• [Challenge]: Reproduce the lines from the one containing "Page size: 1241x1754." through the one containing "For every layout", both ends included, and nothing else.

• [Exercise material]:
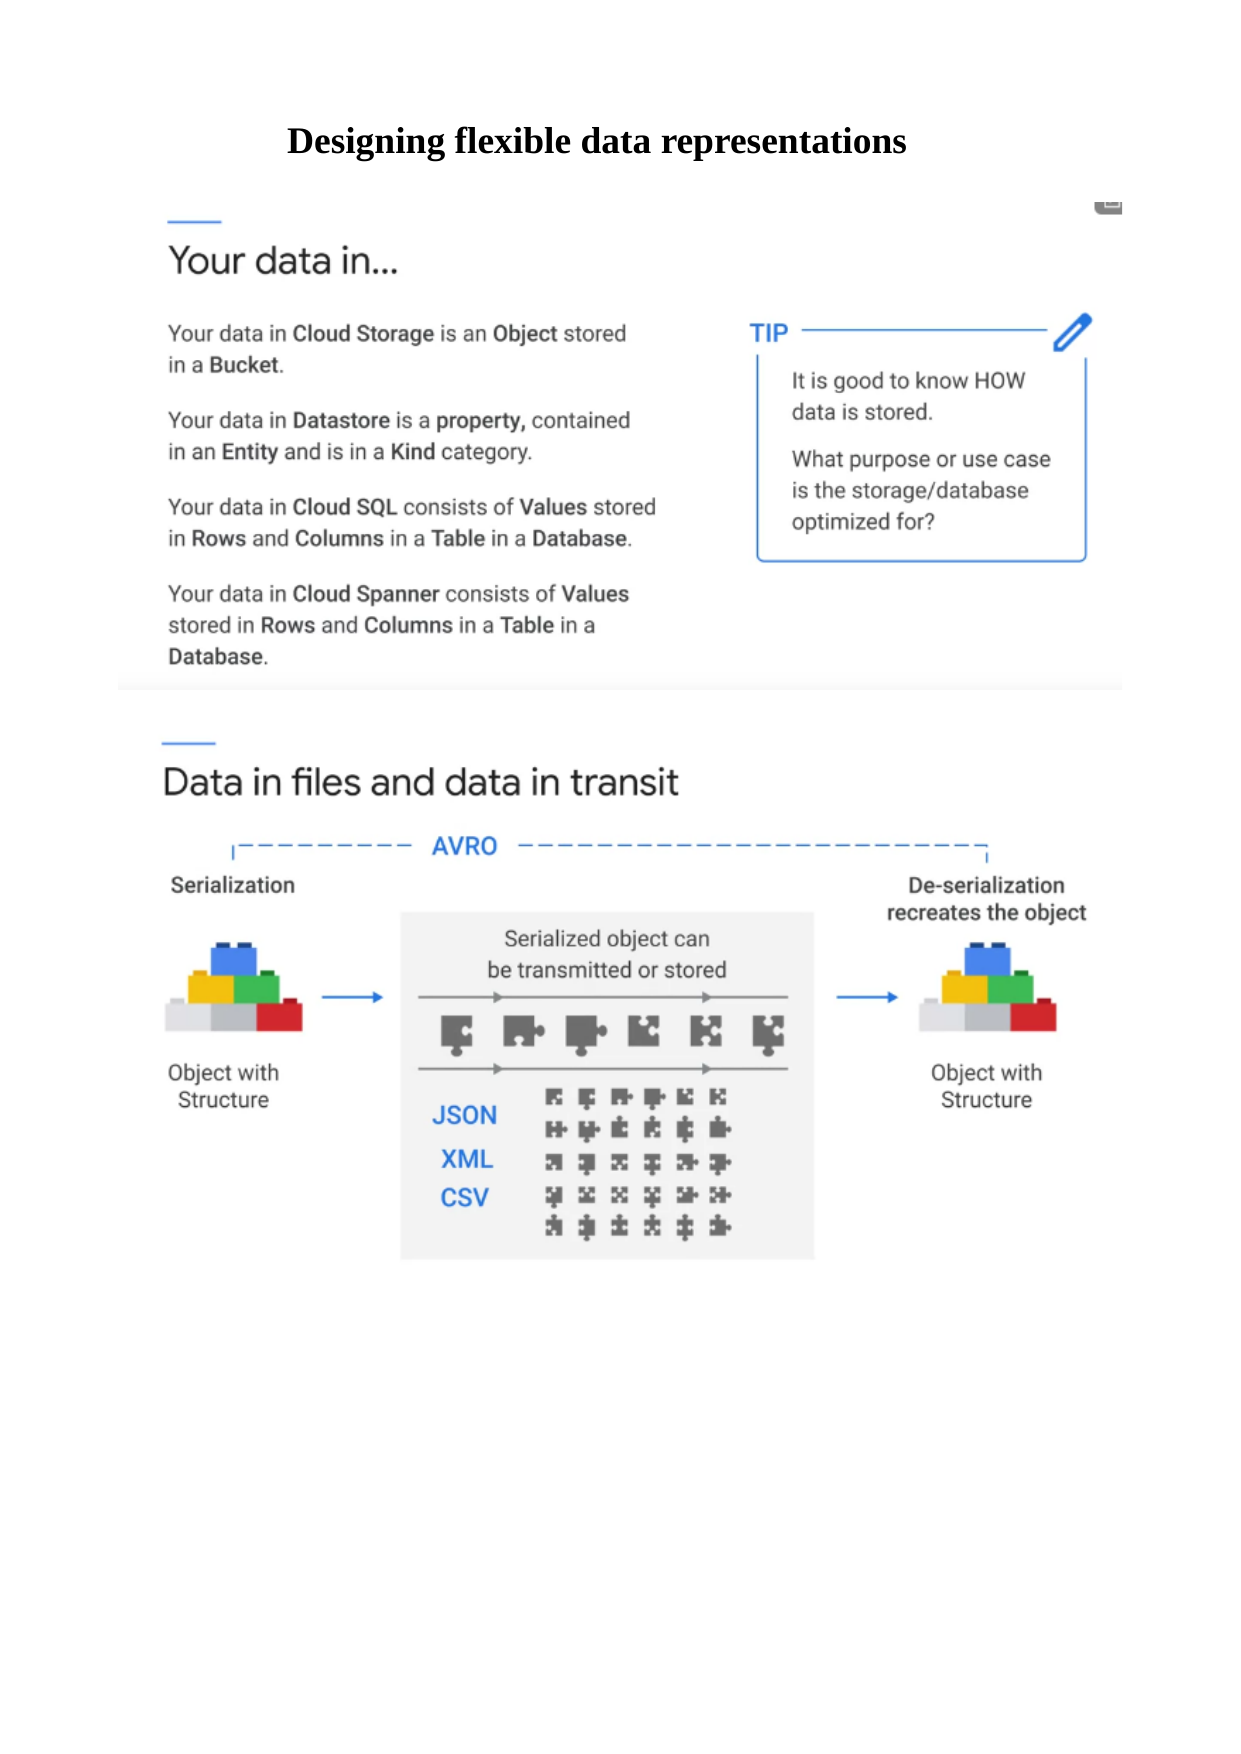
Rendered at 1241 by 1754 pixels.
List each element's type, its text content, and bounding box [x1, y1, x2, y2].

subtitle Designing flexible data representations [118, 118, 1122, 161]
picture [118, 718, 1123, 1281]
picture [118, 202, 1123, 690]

...

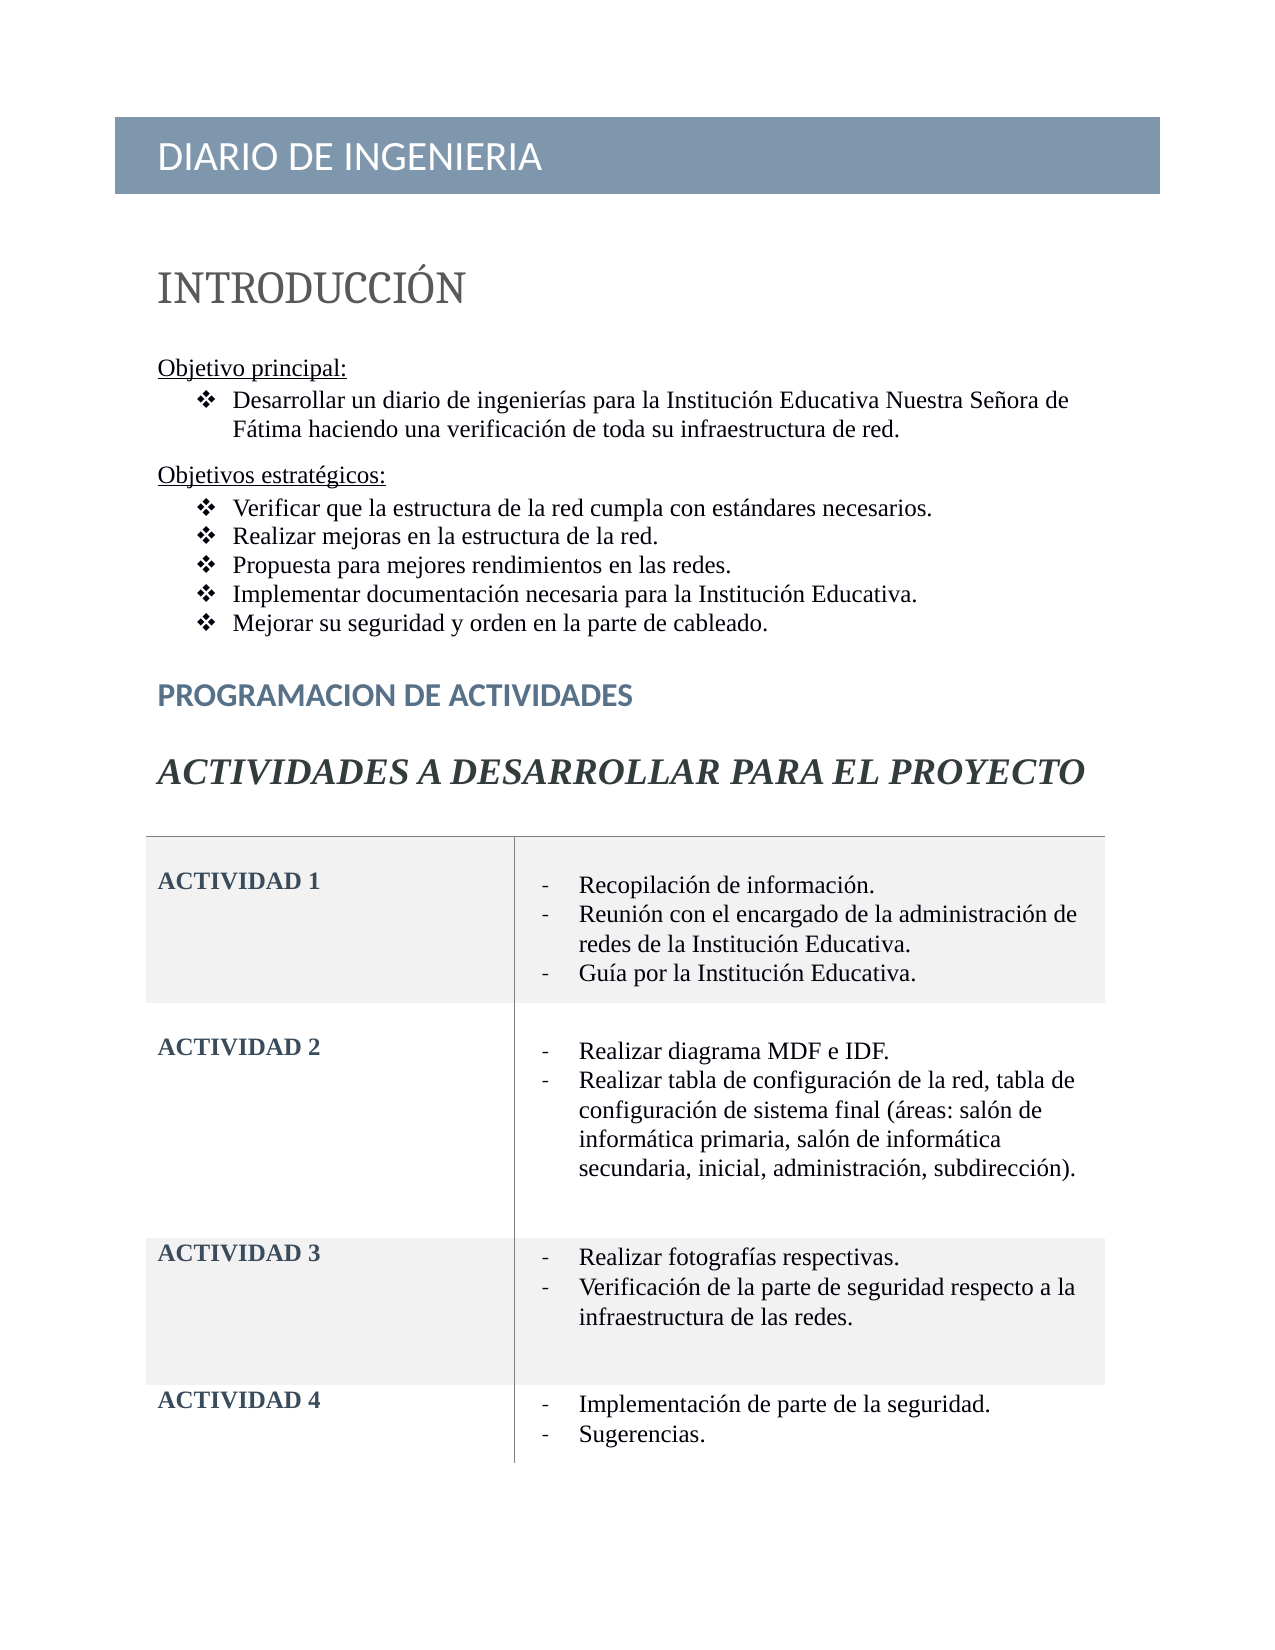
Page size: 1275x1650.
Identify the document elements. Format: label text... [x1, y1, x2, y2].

--

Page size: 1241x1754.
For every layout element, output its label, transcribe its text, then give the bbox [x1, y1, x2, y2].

• [Output of the task]:
Page size: 1241x1754.
For every layout element, output its label, transcribe its text, then give the bbox [x1, y1, x2, y2].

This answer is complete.